Having trouble with the "falling" part of "falling asleep."

I could physically register how tired my body was, but every time I began to drift off, I was flooded with bad neurochemicals that made me feel unsafe, a chemical lurch that pulled me back into hypervigilance.

Very exhausting.

This winter has been very, very difficult.

It's partly the brutally cold weather, partly the ghastly political situation, partly my sub-optimal personal situation, but also (I imagine) partly my age: Totipotence has always played a huge role in my delusions of my own uniqueness: I can do anything! Maybe not well! But I can do it!

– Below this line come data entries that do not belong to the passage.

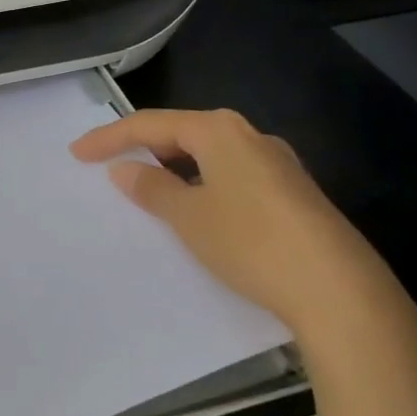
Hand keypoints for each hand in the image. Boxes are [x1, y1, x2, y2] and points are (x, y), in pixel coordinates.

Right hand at [70, 109, 416, 394]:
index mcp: (220, 131)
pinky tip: (198, 208)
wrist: (339, 291)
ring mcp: (278, 164)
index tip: (76, 153)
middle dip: (144, 147)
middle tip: (109, 166)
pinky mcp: (293, 193)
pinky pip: (231, 175)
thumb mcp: (189, 217)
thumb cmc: (250, 242)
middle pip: (184, 133)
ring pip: (210, 155)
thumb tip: (125, 169)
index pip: (151, 124)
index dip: (110, 137)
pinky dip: (202, 183)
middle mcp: (251, 137)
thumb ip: (152, 188)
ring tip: (148, 188)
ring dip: (174, 167)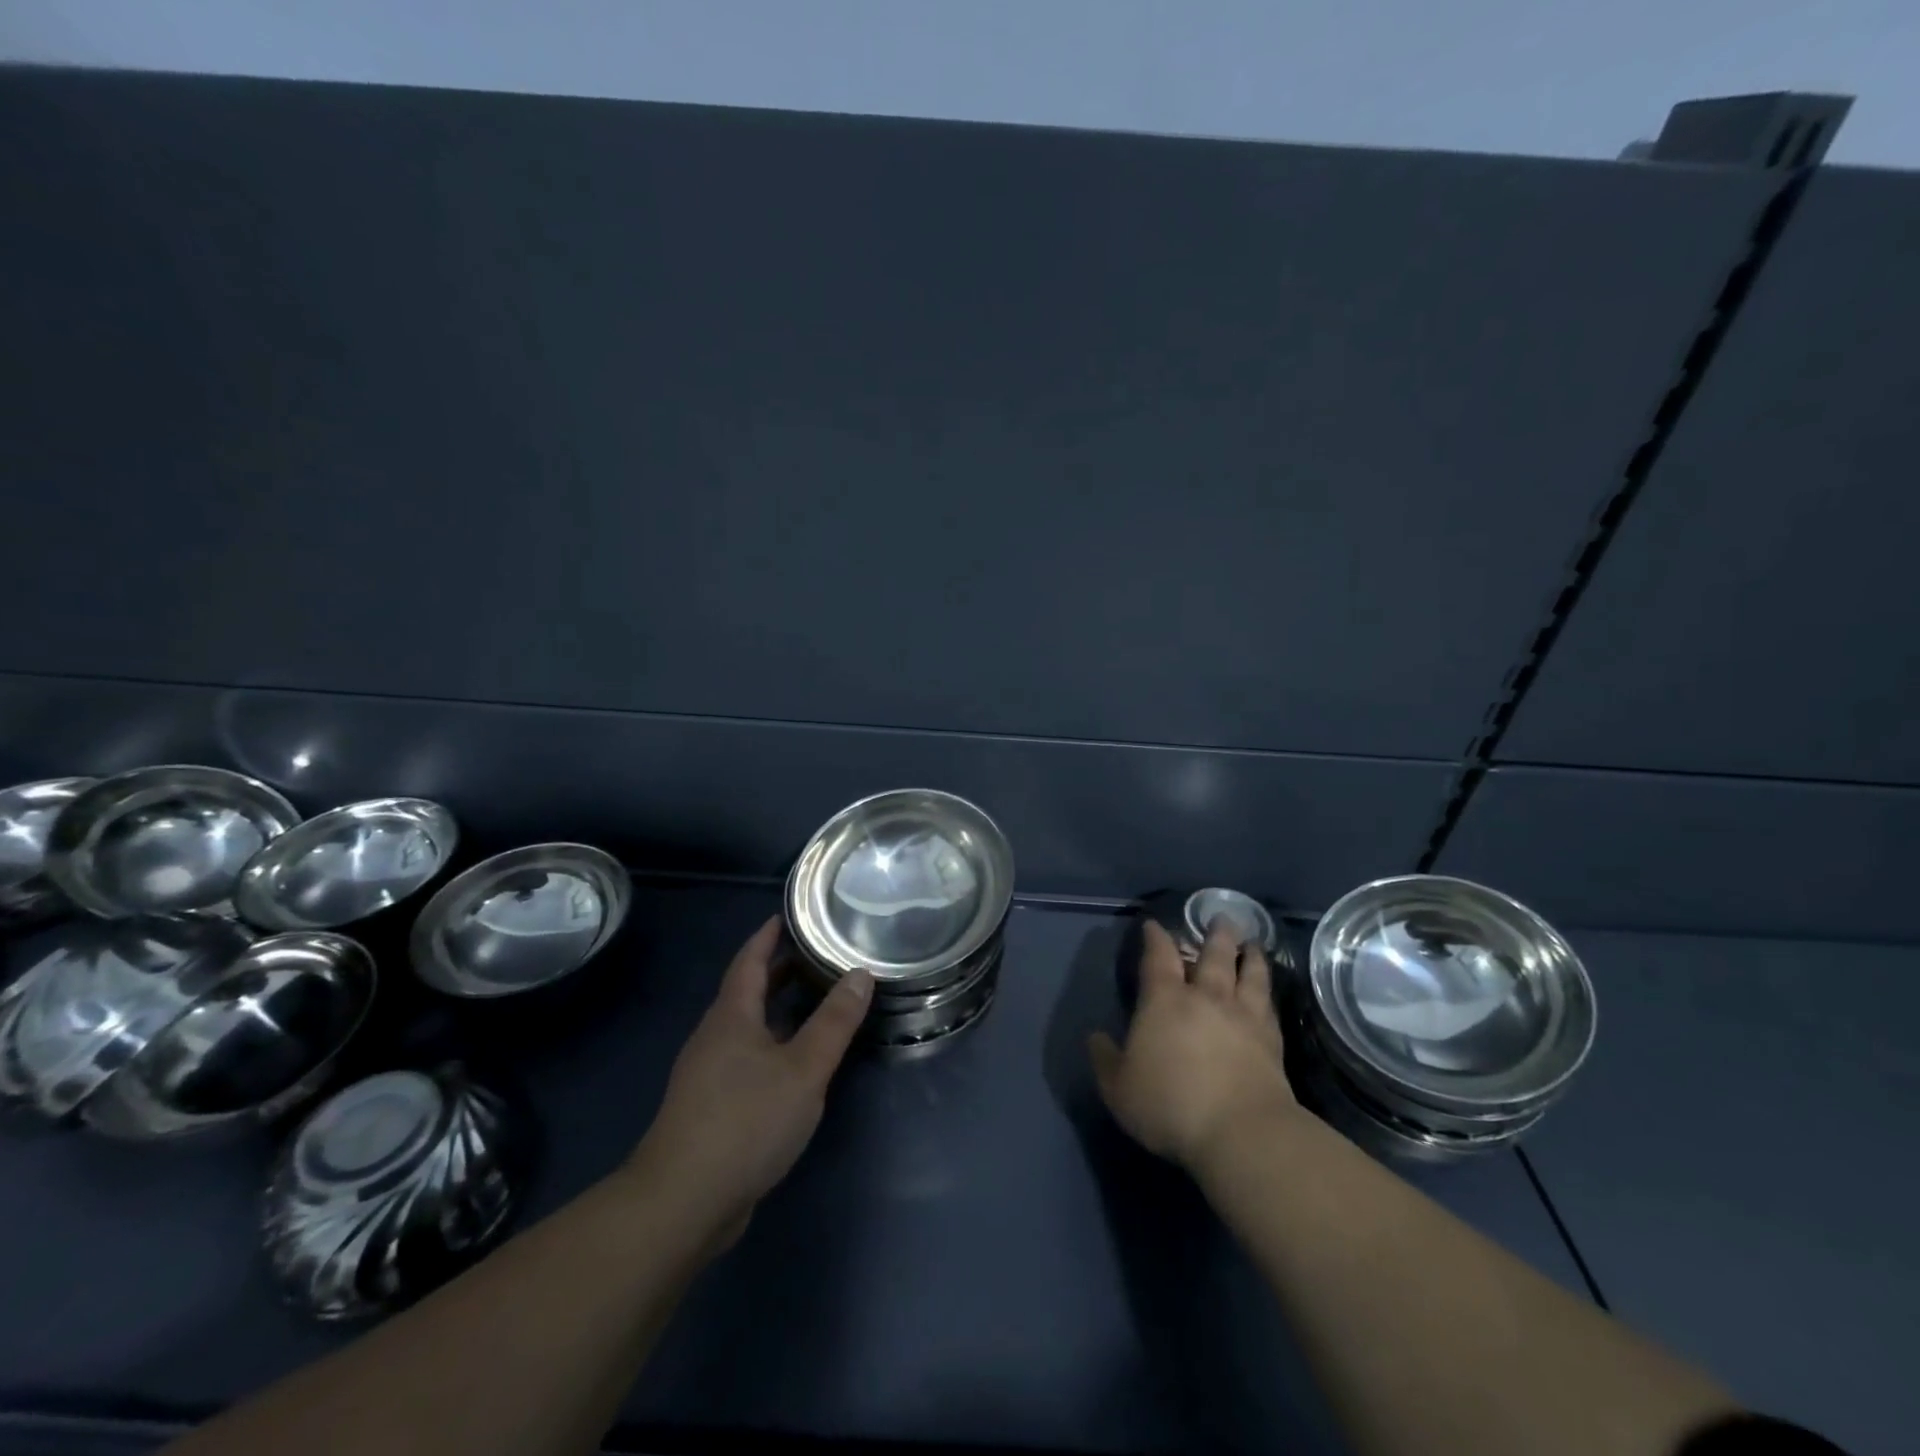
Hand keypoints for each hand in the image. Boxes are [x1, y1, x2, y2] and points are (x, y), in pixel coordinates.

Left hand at [626, 916, 872, 1242]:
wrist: (682, 1202)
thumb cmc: (745, 1120)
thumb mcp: (803, 1068)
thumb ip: (834, 1022)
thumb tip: (860, 973)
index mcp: (731, 1016)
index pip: (750, 960)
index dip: (768, 935)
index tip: (790, 915)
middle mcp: (715, 1036)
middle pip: (748, 991)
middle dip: (779, 971)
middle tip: (818, 954)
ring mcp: (708, 1074)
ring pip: (748, 1027)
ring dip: (778, 1010)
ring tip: (816, 1002)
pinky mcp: (711, 1107)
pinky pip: (747, 1058)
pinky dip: (773, 1044)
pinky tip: (796, 1063)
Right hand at [1089, 918, 1300, 1172]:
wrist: (1241, 1132)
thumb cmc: (1170, 1105)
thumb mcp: (1119, 1088)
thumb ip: (1105, 1059)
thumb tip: (1096, 1037)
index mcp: (1164, 1000)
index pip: (1158, 957)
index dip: (1155, 938)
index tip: (1154, 925)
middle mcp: (1205, 997)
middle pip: (1213, 955)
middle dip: (1215, 935)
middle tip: (1220, 918)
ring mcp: (1243, 1016)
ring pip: (1248, 973)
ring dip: (1249, 955)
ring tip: (1252, 943)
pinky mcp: (1272, 1040)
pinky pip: (1269, 1004)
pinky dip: (1268, 989)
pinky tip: (1268, 990)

But at 73, I am learning there are things I can no longer do, & moreover, that other people see those limitations and judge me for them. I am no longer really a unique & special person. I am just another aging Boomer.

It's a humbling process.

###

Had my cardiac consultation yesterday. Liked the cardiologist very much! Beautiful young woman of Indian extraction. Terrific bedside manner.

"Cholesterol is mostly a genetic thing," she told me. "Lower estrogen levels, particularly after menopause, lead to increased LDL and triglycerides, raising cardiovascular risk."

My LDL (a/k/a "baaaaad" cholesterol) is 160—literally one point into being high!

But my lentil-and-oatmeal-heavy diet & regular visits to the gym have not succeeded in budging that number.

She wants to start me on statins.

"What happens if I don't take them?" I asked.

She cocked her head & smiled quizzically. "Your chances of having a stroke in the next 10 years go up by 30%. Your heart's in good shape! Your EKG looks great. But, you know. There's plaque in your arteries, and plaque breaks off."

Now! I am not particularly scared of dying, but I am afraid of stroking out!

So, I am going to take those statins.

Sigh...

###

In other news, Remuneration client seems to be on the verge of sending me a new assignment, which would be great.